0.047976 seconds: Calling a method on an object ten million times.
0.006162 seconds: Setting a pointer ten million times.
With ARC enabled, that becomes:
1.794860 seconds: Allocating ten million objects and putting them in an array.
0.067440 seconds: Calling a method on an object ten million times.
0.788266 seconds: Setting a pointer ten million times.
Apparently allocating objects and calling methods became somewhat cheaper. Assigning to an object pointer became more expensive by orders of magnitude, though don't forget that I didn't call -retain in the non-ARC example, and note that you can use __unsafe_unretained
should you ever have a hotspot that assigns object pointers like crazy. Nevertheless, if you want to "forget about" memory management and let ARC insert retain/release calls where ever it wants, you will, in the general case, be wasting lots of CPU cycles, repeatedly and in all code pathes that set pointers. A tracing GC on the other hand leaves your code itself alone, and only kicks in at select moments (usually when allocating something), doing its thing in one fell swoop. (Of course the details are a lot more complicated in truth, given generational GC, incremental GC, concurrent GC, etc.)
So yes, since Objective-C's RC uses atomic retain/release, it is rather expensive, but Objective-C also has many more inefficiencies than that imposed by refcounting. (For instance, the fully dynamic/reflective nature of methods, which can be "swizzled" at any time by at run-time, prevents the compiler from doing many cross-method optimizations that would require data flow analysis and such. An objc_msgSend() is always a call to a "dynamically linked" black box from the view of the static analyzer, so to say.) All in all Objective-C as a language is not exactly the most efficient or best optimizable out there; people call it "C's type safety with Smalltalk's blazing speed" for a reason. ;-)

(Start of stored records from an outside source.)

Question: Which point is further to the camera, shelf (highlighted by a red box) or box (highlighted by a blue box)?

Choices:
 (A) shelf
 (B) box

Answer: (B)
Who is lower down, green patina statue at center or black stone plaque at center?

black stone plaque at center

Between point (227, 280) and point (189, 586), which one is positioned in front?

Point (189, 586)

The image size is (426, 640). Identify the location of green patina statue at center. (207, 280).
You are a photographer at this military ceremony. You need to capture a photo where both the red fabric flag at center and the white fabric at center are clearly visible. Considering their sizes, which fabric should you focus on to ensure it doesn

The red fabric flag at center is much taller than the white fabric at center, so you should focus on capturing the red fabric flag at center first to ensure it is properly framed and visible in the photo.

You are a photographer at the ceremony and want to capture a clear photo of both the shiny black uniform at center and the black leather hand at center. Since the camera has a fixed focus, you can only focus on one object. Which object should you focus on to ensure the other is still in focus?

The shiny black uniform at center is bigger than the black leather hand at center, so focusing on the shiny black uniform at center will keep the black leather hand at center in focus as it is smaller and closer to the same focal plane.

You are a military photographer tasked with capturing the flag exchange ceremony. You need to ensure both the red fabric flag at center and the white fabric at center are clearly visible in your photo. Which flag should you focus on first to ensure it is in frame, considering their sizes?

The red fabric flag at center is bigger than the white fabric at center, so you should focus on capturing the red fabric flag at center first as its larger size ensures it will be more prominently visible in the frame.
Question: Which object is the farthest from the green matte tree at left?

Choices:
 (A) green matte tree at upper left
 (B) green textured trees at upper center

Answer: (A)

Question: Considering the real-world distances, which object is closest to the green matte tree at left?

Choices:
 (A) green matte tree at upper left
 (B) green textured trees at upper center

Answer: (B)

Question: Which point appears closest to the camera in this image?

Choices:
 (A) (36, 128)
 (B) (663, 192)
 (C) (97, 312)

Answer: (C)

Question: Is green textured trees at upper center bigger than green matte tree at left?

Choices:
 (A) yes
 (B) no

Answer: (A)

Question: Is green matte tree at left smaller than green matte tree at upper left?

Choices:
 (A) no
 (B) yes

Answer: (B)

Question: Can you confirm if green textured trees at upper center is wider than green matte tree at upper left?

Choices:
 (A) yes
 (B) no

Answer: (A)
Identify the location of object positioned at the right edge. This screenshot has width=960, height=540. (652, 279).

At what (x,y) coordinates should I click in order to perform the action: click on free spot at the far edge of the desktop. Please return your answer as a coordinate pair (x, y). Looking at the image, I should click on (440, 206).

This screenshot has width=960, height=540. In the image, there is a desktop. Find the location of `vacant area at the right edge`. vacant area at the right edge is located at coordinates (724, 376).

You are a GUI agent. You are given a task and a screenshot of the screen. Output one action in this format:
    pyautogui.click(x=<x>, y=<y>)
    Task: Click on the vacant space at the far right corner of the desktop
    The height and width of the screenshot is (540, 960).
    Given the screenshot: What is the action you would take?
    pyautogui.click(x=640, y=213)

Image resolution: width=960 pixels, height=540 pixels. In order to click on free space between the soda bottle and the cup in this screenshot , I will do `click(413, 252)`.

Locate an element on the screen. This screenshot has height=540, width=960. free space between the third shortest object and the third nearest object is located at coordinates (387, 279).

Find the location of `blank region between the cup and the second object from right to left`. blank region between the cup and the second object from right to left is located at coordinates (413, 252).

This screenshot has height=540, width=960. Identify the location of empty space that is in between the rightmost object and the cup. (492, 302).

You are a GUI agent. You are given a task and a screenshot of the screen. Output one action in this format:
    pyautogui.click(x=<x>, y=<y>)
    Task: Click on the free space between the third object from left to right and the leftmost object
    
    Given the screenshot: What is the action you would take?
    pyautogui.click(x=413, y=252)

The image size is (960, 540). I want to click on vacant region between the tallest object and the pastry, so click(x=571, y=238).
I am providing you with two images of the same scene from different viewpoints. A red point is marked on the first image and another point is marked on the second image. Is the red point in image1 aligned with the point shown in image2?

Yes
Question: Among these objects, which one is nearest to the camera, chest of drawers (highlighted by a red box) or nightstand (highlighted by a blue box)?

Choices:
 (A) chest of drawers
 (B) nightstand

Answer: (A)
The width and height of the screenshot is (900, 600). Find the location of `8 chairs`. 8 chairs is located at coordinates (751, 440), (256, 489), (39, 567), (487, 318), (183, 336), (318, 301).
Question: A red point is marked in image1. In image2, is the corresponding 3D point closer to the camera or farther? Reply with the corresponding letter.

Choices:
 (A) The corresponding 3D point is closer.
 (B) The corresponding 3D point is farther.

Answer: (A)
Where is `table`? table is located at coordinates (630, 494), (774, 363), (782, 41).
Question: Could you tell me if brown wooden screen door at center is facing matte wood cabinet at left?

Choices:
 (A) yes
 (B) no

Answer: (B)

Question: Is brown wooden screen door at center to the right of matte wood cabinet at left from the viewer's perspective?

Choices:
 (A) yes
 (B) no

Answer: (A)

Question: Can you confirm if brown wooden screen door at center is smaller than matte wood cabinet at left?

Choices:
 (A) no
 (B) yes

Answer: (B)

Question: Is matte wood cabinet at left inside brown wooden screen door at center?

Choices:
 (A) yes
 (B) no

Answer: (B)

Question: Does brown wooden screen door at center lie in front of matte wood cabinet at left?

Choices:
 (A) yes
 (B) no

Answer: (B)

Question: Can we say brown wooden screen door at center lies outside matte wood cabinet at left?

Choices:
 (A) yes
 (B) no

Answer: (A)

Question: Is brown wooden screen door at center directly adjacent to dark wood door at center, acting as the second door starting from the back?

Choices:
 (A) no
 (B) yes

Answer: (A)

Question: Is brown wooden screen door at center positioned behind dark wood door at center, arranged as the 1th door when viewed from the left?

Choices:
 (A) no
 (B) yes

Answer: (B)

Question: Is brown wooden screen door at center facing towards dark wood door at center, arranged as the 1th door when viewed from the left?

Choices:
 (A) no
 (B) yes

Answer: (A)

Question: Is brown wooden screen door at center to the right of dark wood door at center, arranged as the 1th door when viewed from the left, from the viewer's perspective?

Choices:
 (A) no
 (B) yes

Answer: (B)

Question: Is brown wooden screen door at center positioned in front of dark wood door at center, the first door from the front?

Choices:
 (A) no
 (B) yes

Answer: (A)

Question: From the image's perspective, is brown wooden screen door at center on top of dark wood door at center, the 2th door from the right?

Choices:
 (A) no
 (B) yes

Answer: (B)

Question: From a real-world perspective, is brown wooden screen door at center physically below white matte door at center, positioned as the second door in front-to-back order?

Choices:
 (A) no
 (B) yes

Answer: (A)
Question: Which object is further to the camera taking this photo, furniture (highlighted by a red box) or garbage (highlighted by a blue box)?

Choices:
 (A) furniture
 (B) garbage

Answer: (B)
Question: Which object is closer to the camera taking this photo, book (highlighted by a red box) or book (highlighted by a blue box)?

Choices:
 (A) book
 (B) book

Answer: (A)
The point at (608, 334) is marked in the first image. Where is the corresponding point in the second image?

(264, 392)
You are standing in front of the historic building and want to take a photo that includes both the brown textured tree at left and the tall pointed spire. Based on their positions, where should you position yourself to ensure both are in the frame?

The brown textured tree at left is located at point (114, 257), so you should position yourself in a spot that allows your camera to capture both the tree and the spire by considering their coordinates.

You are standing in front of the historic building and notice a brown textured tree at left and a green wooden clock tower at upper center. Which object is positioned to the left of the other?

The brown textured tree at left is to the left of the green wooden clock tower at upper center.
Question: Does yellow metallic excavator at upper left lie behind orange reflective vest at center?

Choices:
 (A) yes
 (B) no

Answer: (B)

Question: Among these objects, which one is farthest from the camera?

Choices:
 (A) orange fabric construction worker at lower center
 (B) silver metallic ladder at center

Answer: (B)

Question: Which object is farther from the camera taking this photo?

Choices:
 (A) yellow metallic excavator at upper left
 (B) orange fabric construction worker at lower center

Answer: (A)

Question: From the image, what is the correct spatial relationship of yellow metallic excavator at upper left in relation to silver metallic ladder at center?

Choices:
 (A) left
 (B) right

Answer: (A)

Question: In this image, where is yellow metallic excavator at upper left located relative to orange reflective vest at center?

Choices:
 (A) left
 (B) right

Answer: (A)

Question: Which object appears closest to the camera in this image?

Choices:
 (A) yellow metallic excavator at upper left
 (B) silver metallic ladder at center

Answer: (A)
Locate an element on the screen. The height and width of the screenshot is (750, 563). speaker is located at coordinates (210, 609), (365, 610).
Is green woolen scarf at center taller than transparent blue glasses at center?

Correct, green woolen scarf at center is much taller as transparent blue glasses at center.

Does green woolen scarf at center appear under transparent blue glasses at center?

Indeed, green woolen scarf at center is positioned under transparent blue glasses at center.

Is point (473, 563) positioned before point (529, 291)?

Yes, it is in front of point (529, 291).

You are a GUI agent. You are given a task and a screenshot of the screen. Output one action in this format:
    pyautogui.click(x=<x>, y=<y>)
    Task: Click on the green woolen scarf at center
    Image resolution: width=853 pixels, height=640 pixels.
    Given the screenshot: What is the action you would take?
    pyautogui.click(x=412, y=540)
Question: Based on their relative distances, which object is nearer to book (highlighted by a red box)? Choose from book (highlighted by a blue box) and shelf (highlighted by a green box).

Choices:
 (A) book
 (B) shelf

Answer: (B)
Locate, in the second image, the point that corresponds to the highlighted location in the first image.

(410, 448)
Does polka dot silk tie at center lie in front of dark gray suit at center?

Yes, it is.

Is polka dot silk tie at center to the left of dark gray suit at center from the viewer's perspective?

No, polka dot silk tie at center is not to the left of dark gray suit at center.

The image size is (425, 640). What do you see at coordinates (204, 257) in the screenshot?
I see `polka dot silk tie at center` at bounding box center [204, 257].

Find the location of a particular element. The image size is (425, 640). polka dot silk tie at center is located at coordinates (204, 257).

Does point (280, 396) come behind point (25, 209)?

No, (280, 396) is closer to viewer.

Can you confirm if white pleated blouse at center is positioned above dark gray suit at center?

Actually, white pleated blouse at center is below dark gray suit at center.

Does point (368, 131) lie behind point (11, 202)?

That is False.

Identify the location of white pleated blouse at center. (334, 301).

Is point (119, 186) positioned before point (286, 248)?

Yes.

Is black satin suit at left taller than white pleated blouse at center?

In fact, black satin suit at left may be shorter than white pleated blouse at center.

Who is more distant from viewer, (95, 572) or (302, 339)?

When writing Objective-C, one generally just instruments around well-implemented Apple libraries, which surely use C and C++ and assembly or whatever for their hotspots. Your own code barely ever needs to be efficient. When there is a hot spot, you can make it very efficient by dropping down to lower level constructs like pure C-style code within a single Objective-C method, but one rarely ever needs this. That's why Objective-C can afford the cost of ARC in the general case. I'm not yet convinced that tracing GC has any inherent problems in memory-constrained environments and think one could use a properly high-level language to instrument said libraries just as well, but apparently RC sits better with Apple/iOS. One has to consider the whole of the framework they've built up so far and all their legacy libraries when asking oneself why they didn't go with a tracing GC; for instance I've heard that RC is rather deeply built into CoreFoundation.